Part of what is driving this thinking is Mr. Jupinka’s comment that there was “more luck than skill.” Again, I’m not talking about Trout or Soriano, who are clearly educated guesses (and while it was lucky to have had Trout do what he did, it doesn’t diminish the fact that it was a smart move and good bidding). You could say it was luck to hit on guys like Aoki, Parker, Plouffe and Parmalee, but I suspect it wasn’t. What I’m thinking is that there might be something to the churn and burn pick up methodology that leads to quality pickups.
Re: The Top Four...Till They're Not
For I was in this league and was wondering if all them pickups (excluding trout and soriano) were his first choice or a secondary bid?

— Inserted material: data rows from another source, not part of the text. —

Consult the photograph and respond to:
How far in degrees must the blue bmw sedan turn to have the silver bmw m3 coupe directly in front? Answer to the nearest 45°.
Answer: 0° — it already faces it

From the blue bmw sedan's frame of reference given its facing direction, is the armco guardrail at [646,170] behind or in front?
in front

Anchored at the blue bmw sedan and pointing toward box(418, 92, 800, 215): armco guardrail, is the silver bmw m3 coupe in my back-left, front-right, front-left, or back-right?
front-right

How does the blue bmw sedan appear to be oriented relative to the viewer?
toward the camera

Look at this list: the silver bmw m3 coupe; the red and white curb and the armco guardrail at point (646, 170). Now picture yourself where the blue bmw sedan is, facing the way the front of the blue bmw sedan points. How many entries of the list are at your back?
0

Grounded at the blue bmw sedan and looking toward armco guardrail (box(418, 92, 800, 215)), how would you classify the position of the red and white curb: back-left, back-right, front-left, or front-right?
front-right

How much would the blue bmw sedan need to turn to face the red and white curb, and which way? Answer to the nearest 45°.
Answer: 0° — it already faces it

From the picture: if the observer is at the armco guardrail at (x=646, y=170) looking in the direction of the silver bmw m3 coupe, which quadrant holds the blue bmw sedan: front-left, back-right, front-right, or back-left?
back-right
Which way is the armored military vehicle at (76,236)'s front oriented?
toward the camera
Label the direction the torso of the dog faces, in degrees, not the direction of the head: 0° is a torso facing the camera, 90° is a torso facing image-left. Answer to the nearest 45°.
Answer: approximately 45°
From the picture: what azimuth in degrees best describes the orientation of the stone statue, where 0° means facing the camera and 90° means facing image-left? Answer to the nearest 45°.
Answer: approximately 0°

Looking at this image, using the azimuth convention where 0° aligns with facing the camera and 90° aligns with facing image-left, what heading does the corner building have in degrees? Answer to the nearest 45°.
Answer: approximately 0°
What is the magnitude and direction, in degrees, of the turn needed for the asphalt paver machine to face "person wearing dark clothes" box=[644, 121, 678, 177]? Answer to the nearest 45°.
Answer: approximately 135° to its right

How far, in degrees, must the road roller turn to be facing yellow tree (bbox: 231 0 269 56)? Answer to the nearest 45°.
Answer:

on a side note Waiver Pickup by Quahogs LV on Apr 15, 2012 (Trout)
I won Mcdonald last year as my 3rd choice of a starting pitcher for $5 and for the most part was a big part of my team (for about 14 weeks)
on a side note Waiver Pickup by Quahogs LV on Apr 15, 2012 (Trout)
I won Mcdonald last year as my 3rd choice of a starting pitcher for $5 and for the most part was a big part of my team (for about 14 weeks)
Re: The Top Four...Till They're Not
Oaktown,OaktownSteve wrote:
I know this doesn’t make total sense but what I am driving at is that by constantly cycling through players until you get somebody who gives you a solid week of performance and then holding that player as long as they are hot, you somehow increase your chances of landing on that player who becomes a long term asset to your team more than if you continue to hold a player who has underperformed for you in the hope that they will turn it around. And while it may hurt a little when the guy you held for a month and then release gets hot right when you release him, in more cases than not, the opportunity cost of having held that underperformer leaves you less likely to hit on the guy who will stick.
simply put I think an accumulation of successful FAAB players is just a by-product of looking for a better player week to week. I haven't really given it much thought until now but I guess there are degrees of FA pickups
1. HOT / Obvious need: Aybar strains his rib-cage and you don't have another SS.
2. Obvious upgrade: S.Drew is dropped and your SS is R.Tejada
3. Spec pick: A guy like Trout or Rizzo or Bauer is dropped. You decide that you've waited long enough for your CIW.
4. Double Starter: It would be nice to add the FA SP who is starting monday vs HOU then home against SEA. You drop a C.Richard since his next home start isn't for another 3 weeks
5. COLD / Just because: There's a FA out there that may have some potential (Plouffe (SS) R.Soriano, He's not playing every day, hasn't been named closer yet but maybe I wait this out with him on MY roster instead of someone elses. Worst case scenario is the guy I drop (Ibanez) goes off and if I want him back that bad I have a 50/50 chance or so of getting him.
Finally what makes it easier to churn and grind is that quite often you don't get your 1st choice. You tried for S.Drew when your SS Aybar went on the DL but you got your 3rd choice B.Ryan. Man u can't get that guy off your roster fast enough so you try for Plouffe in a week who was just dropped. Sometimes you need to be in the right place at the right time.